Problem:
Count the lines in the entries below that contain the string "REMOVE", and reply with only that number.

Items:
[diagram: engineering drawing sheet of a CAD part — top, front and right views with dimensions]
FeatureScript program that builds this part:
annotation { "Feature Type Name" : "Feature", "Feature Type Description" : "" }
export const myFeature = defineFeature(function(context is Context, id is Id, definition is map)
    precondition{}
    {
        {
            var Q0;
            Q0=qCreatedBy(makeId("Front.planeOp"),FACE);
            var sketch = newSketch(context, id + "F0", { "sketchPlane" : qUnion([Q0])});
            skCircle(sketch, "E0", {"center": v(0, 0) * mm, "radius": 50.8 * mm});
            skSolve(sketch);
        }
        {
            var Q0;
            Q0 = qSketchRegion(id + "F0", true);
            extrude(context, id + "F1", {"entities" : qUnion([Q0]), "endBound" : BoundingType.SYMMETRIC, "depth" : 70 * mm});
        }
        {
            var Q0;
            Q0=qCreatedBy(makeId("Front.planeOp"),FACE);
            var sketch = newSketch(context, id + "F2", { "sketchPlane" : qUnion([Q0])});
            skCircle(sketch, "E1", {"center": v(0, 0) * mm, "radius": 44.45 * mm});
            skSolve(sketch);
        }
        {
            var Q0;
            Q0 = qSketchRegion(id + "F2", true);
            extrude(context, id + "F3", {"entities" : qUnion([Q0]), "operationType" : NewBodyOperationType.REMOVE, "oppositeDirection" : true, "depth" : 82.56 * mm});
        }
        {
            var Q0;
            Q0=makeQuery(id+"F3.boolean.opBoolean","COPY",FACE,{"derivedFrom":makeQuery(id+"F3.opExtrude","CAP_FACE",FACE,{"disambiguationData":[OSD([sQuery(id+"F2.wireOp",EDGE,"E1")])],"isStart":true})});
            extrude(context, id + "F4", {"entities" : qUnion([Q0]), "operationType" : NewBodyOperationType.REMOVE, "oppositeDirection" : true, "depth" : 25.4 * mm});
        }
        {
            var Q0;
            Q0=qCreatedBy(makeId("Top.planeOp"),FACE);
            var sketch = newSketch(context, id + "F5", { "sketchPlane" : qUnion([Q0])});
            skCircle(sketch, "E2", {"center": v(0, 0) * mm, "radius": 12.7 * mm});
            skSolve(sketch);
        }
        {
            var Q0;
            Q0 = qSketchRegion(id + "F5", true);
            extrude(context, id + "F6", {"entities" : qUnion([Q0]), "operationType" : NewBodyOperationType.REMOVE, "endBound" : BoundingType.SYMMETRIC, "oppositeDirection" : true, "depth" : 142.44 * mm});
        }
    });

Task result:
3